Softstar on KLCC/NPR Radio
In February 2011, local public radio station OPB-KLCC came to visit our shop. The audio broadcast is no longer available, but you can read the transcript below. At the bottom of this page, you can see an extra multimedia video they posted on their website.
Five years ago, Softstar Shoes had a mere informational page for a website. Then two savvy Hewlett Packard engineers purchased the 25-year-old company. They moved from a shabby shed to a trendier loft in downtown Corvallis. And they ramped up the website with a shopping cart, so their glove-like moccasins could be sold online.
Tricia Salcido: "That was actually a really fun day when we went live. We all kind of sat there with our fingers together, saying, 'Are we going to get an order?' and when one came through, it was really exciting."
Salcido: "We were like, 'Look at that: an order, without a phone-call, without a fax.' "
That's co-owner Tricia Salcido. When she and her best friend Larkin Holavarri bought Softstar in 2005, the shoes were mostly sold wholesale. Now, they retail—or rather, e-tail—90 percent of their volume directly to customers. Their web store feels like a social network. For a premium, people can design-their-own shoes. Trish describes the rainbow of leathers, including fuchsia, kiwi, and shiny metallic sapphire.
Salcido: "There's even coloring pages that the kids can click out. They can color-in what they think they want their shoe to look like. You can even have the Crayola crayon color name link back to the closest color swatch of leather."
Fleeing the corporate grind, Larkin and Trish sought a toddler-friendly workplace. Their kids frolic around the 5,000-square-foot factory, as shoes are cut, sewn and packed for delivery. Larkin is 40. And Trish, just back from maternity leave, is 41. Trish, the entrepreneur, handles marketing. Larkin manages the nuts-and-bolts of production.
Sales doubled in 2010, after Softstar unveiled a new adult shoe -- called the "Run-Amoc." They designed it with input from a growing online community of "barefoot" runners.
Larkin Holavarri: "We had a few customers who were calling us and saying, 'Hey, I was running in your moccasins and this happened.' And we said, "Woah, woah, woah, hold on. You were doing what? And that's when we found out about this whole minimal shoe, barefoot running."
Son: "Mommy, I have a problem."
Holavarri: "You have a problem?"
That's Larkin's two-year-old, still potty-training. Softstar tripled its workforce this past year. The company now has 18 "elves." That includes Softstar s former owner, Tim Oliver, who still happily works here. Other than him, 22-year-old Keita B. has been here the longest--four years.
Keita: "There was an ad in the paper for a job, and I applied, and kind of fell in love with the company. It's very family-friendly, and they want you to be happy to come to work."

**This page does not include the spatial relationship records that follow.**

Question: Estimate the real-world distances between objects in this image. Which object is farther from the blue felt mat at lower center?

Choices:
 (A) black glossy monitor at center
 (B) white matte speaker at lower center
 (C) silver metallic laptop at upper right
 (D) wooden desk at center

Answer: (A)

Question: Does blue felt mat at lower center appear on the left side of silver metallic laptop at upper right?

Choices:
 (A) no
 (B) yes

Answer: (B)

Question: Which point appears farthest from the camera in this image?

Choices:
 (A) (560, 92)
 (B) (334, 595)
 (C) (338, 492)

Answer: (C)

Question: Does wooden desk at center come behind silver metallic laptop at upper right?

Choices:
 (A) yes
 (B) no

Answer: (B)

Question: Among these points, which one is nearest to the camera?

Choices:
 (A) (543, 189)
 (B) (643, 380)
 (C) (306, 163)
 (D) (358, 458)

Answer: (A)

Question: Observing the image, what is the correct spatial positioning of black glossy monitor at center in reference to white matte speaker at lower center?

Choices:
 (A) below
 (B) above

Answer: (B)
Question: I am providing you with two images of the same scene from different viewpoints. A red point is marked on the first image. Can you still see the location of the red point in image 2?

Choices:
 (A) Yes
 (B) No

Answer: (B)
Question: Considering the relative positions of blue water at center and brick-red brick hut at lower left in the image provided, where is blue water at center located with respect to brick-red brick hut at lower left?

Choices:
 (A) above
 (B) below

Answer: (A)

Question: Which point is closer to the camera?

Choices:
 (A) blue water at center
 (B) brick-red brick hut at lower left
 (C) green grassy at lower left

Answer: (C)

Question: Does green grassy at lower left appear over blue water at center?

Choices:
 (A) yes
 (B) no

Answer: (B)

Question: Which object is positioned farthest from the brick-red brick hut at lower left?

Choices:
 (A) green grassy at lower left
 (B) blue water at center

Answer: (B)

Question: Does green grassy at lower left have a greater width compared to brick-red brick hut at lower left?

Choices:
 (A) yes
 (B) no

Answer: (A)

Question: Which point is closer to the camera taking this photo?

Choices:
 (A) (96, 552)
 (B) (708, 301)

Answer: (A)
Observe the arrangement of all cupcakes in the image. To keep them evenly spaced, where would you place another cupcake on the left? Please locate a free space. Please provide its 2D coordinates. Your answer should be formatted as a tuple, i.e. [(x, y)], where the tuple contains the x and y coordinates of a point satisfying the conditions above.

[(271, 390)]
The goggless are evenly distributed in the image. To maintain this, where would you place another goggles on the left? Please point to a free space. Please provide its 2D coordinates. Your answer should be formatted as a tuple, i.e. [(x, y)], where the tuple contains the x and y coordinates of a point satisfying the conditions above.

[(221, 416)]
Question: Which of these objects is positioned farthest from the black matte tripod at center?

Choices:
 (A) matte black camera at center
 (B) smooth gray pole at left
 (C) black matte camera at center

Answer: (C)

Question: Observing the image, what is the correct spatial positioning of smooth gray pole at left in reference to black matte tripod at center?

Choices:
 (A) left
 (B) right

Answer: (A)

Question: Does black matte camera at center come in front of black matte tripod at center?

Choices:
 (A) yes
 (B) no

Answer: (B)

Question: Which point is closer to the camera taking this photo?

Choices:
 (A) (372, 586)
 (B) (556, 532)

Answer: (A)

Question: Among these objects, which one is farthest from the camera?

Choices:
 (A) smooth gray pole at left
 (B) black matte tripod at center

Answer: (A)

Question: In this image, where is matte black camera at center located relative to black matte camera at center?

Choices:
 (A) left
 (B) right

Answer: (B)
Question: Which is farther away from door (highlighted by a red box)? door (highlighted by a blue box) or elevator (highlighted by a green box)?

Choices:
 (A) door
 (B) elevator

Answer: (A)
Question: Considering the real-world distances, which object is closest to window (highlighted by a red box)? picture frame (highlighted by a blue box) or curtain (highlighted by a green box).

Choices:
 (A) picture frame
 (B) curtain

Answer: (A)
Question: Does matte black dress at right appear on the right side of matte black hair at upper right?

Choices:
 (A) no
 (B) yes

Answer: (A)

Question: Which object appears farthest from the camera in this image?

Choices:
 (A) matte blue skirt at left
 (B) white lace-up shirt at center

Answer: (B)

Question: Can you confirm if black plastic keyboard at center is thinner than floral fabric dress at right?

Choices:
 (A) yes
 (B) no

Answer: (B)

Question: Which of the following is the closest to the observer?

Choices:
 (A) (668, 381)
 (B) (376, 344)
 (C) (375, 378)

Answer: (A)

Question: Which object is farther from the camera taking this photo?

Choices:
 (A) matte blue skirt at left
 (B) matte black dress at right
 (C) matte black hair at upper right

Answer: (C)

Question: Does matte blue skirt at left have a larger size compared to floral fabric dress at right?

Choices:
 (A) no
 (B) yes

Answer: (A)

Now, Keita's mom, dad and her twin sister Tesla work at Softstar. Keita and Tesla have sheepskin slippers named for them. Larkin takes me to Keita's dad, cutting soles with a hydraulic press.
Holavarri: "Then we use the clicker to cut out the leather. And it's basically just a big cookie cutter."
Robert B., an unemployed punch press operator, started about six months ago.
Robert: "Well, I was doing metal fabrication, and was laid off for a year-and-a-half... Yes, it's a lot cleaner. Less noise. Uh, happier environment."
Each elf makes one-to-five pairs of shoes an hour. Their leather has green-cred. Scraps are recycled, for art projects. Trish says they avoid polluted, overseas tanneries.
Salcido: "We only buy our leather from the United States, or sometimes we will buy it from Western Europe."
They ship shoes around the world, to France, New Zealand, and Kurdistan. The baby Mocs start at $29. Adult boots cost more than $200.
Lynn Kahle: "Customers are willing to pay more money if they think they're getting something that's special; something that does a better job of conforming to their unique values."
Lynn Kahle is a sports marketing expert at the University of Oregon. He cautions:
Kahle: "If a competitor comes in and tries to copy their manufacturing and design, but does it with a much less expensive manufacturing process, using Asian sourcing, that might be a threat to them."
Softstar stresses their shoes will always be made in the USA. They hope to grow enough to become a $2- to $5-million company. Then, they could offer employees health benefits. And avoid furloughs during slow seasons. Breast-feeding her newborn in the office, Trish reveals:
Salcido: "This past year was the first year that Larkin and I actually came out positive, in terms of paying ourselves something. The first three years we didn't pay ourselves anything, and then the fourth year, we were paying out more in childcare than we were making."
The fifth year ended in the black. But the artisan shoemaker needs a lot more volume to ensure a financially healthy future.
For KLCC News, I'm Laura McCandlish, reporting from Corvallis.